▶ _EXTRACT PROVIDED_
-- Opening Marker --

Make Space for Preaching: 4 Steps to Move Non-Essentials Off Your Plate

This content is excerpted from the “Make Space for Preaching” workshop presented by Lisa Cressman and Shaundra Taylor to The Collective+ earlier this month.


Print the bulletins.

Fix the copier.

Answer the front door.

Replace the toilet paper rolls.

Build a youth program.

It’s not necessarily your job, but if you don’t do it, who will?

While you’re tending to these tasks—that someone else could or should do—you’re not working on your sermon.

Sermon prep gets shoved behind these and other “pressing” needs.

What makes them pressing?

Does the Church cease to exist if these aren’t done?

Probably not.

Often what’s really pressing is avoiding the lesser of evils: fielding parishioners’ complaints when they aren’t done.

We can’t do it all, they don’t understand that you’re overworked and over-functioning, and we don’t want it to appear that the church doesn’t have its act together.

So we do all the things.

And preaching, which deserves and needs our considerable and undivided attention, gets shoved over into our personal time.

Essentially, preaching becomes our volunteer job.

But when preachers delegate effectively, they get out from under the tasks others could do, freeing them to focus on their essential task of preaching.

Step #1: Clarify the Mission

The big picture is the congregation’s mission, preferably distilled into a mission statement.

Here’s the immense benefit to a mission statement: it functions as the ruthless editor to the boundaries of your ministry.

In other words, mission statements define which ministries stay, which never get started, and which get cut—including our “ministry darlings”!

With a clear mission, decision-making is front-loaded, saving time, effort, energy and unnecessary conflict.

For example, if the congregation’s mission focuses on environmental concerns, then you know to focus more of your week’s time, energy, and attention there, and to say no to a request to start an outreach ministry.

If the congregation’s mission is excellence in worship and preaching, then you know that your time and energy will be focused there more than on building a youth program.

-- Closing Marker --

▶ _TO-DO ITEM A_
Reproduce word for word the part of the preaching article that opens with the words containing "Often what’s really" and closes with "our personal time.".
The two blocks of entries were drawn from separate sources.

▶ _INPUT_
-- Opening Marker --

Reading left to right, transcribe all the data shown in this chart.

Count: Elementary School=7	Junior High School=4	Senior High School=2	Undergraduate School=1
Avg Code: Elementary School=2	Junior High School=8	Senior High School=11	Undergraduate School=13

-- Closing Marker --
-- Opening Marker --

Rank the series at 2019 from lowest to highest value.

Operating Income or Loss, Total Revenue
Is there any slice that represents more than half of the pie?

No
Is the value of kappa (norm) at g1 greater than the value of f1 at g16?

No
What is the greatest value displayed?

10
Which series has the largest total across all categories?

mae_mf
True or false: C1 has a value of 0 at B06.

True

-- Closing Marker --

▶ _TO-DO ITEM B_
Count the lines in the entries that contain the string "Senior", and reply with the number alone.

▶ _ANSWER BOX A_
Often what’s really pressing is avoiding the lesser of evils: fielding parishioners’ complaints when they aren’t done.

We can’t do it all, they don’t understand that you’re overworked and over-functioning, and we don’t want it to appear that the church doesn’t have its act together.

So we do all the things.

And preaching, which deserves and needs our considerable and undivided attention, gets shoved over into our personal time.

▶ _ANSWER BOX B_
2